Jennifer Compton

Born in Wellington, Jennifer Compton attended drama school in Auckland for two years before going to Australia in the early seventies and attending NIDA Playwrights Studio. She began writing for ABCs soap Certain Women, moving on to radio plays that were produced in both Australia and New Zealand. The Goose's Bridle won an AWGIE award in 1976.
In 1974, Jennifer's play No Man's Land (re-titled Crossfire) was joint winner of the Newcastle Playwriting Competition. Premiering in Sydney, it had a season at Downstage Theatre, Wellington and was part of the Heartache and Sorrow Company's prize-winning season at the Edinburgh Fringe Festival in 1979.

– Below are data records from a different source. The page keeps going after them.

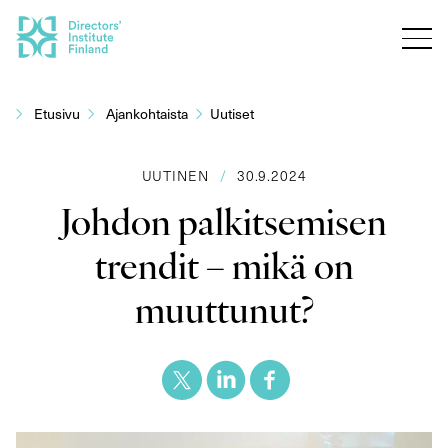
Siirry
sisältöön
Etusivu
Ajankohtaista
Uutiset
UUTINEN
/
30.9.2024
Johdon palkitsemisen
trendit – mikä on
muuttunut?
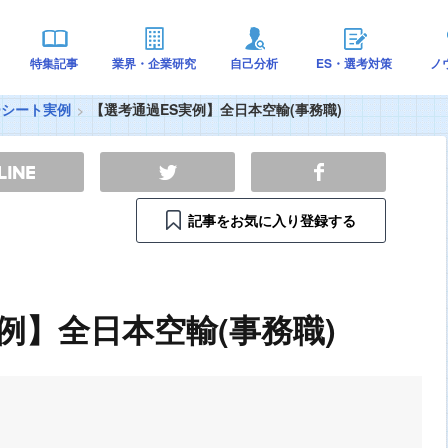
特集記事
業界・企業研究
自己分析
ES・選考対策
ノ
ーシート実例
【選考通過ES実例】全日本空輸(事務職)
記事をお気に入り登録する
例】全日本空輸(事務職)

Other stage plays include Julia's Song, Barefoot and The Big Picture which premiered at the Griffin Theatre in Sydney in 1997, was published by Currency Press, and was produced by Circa in 1998 and by the Perth Theatre Company in 2009.

Jennifer is also known as a short story writer and poet. In 1975 she won the Katherine Mansfield Award and the BNZ Award for her short story The Man Who Died Twice.
Her poetry has been published in journals in Australasia, the United Kingdom, Italy, Croatia and North America. In 1995 she was awarded the NSW Writers' Fellowship by the NSW Ministry for the Arts. This was the first time that the fellowship had been awarded for poetry.

She has had residencies at the University of Canterbury, the Whiting Library Studio in Rome, Randell Cottage in Wellington and was Visiting Literary Artist at Massey University in Palmerston North.